Speed up Dashboard joblib/yaml export
Rov7 opened this issue · comments
Hey, I've been trying to create an easy to understand ml dashboard and luckily I found your library. The problem appears when I tried to deploy this dashboard to a web application in a production environment with large amount of data.
I tried to follow all your recommendations to reduce memory usage, but it's still slow.
In the part where I exported the joblib/yaml, the function takes more than 2 hours to execute for 1-2 MM rows.
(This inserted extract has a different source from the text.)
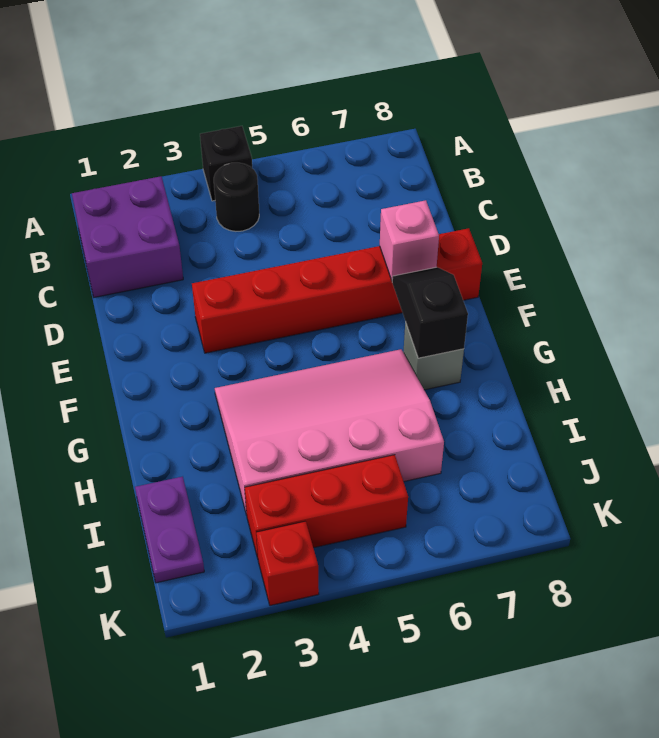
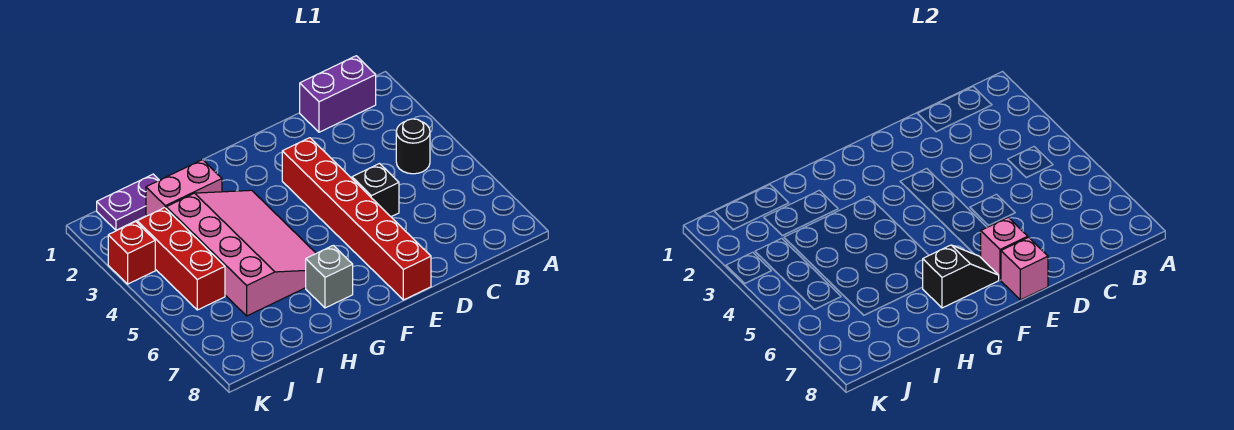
black brick A4 level 1 -> black brick D5 level 1
purple brick B1:C2 level 1 -> purple brick B1:C1 level 1
none -> pink brick E8 level 2
none -> pink brick H2:I2 level 1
Do you know any way to speed up the process, or some way to solve this problem?
thanks a lot
This is the function -->
for i,j,k in zip(dfs,models,tar):
blob = bucket.blob(j)
search = pickle.loads(blob.download_as_bytes())
df = pd.read_csv('gs://sas-dd-udd-t1-ml-dtf-vertex/'+i
,header=0
,skiprows=lambda i: i>0 and random.random() > percen_rows)
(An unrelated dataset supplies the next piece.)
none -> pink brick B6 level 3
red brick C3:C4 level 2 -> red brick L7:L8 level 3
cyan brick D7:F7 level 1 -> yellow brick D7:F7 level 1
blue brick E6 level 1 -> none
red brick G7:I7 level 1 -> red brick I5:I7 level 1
df.set_index(df['huyt'],inplace=True)
model = search.best_estimator_
y = df[k]
df = df.reindex(columns=model.get_booster().feature_names,fill_value=-999)
X = df
explainer = ClassifierExplainer(model, X, y,precision='float32')
db = ExplainerDashboard(explainer
,whatif = False
,contributions = False
,decision_trees = False
,shap_dependence = False
,shap_interaction = False
,no_permutations = True)
db.to_yaml(f"explainer_{k}.yaml",explainerfile=f"explainer_{k}.joblib",dump_explainer=True)
blob = bucket_joblibs.blob(path+f"explainer_{k}.joblib")
blob1 = bucket_joblibs.blob(path+f"explainer_{k}.yaml")
file= str(f"explainer_{k}.joblib")
file1= str(f"explainer_{k}.yaml")
blob.upload_from_filename(file)
blob1.upload_from_filename(file1)
return None
do you know if your bottleneck is by any chance the shap values calculation? if so, I recommend you to directly calculate the shap values properly using SHAP library and set approximate to True, at least thats what I did for cases with many rows, like this
import shap
shap_explainer = shap.Explainer(predictor, X_transformed)
shap_values = shap_explainer.shap_values(X_transformed, check_additivity=False, approximate=True)
base_values = shap_explainer.expected_value
if model_type == REGRESSOR:
explainer = RegressionExplainer(model=predictor, X=X_transformed, n_jobs=-1, index_name="Block ID",
precision="float32", target="Log(DEPVAR)")
explainer.set_shap_values(base_values, shap_values)
This greatly improved my shap calculation values in a 500k rows dataset from days to a couple seconds
You could also pass shap_kwargs=dict(approximate=True)
to the RegressionExplainer
for the same effect. Will add this to the README!
Thank you both for your answers. That sped up the process exponentially. I'll add that to my script.
I'll close the topic, again, thank you very much!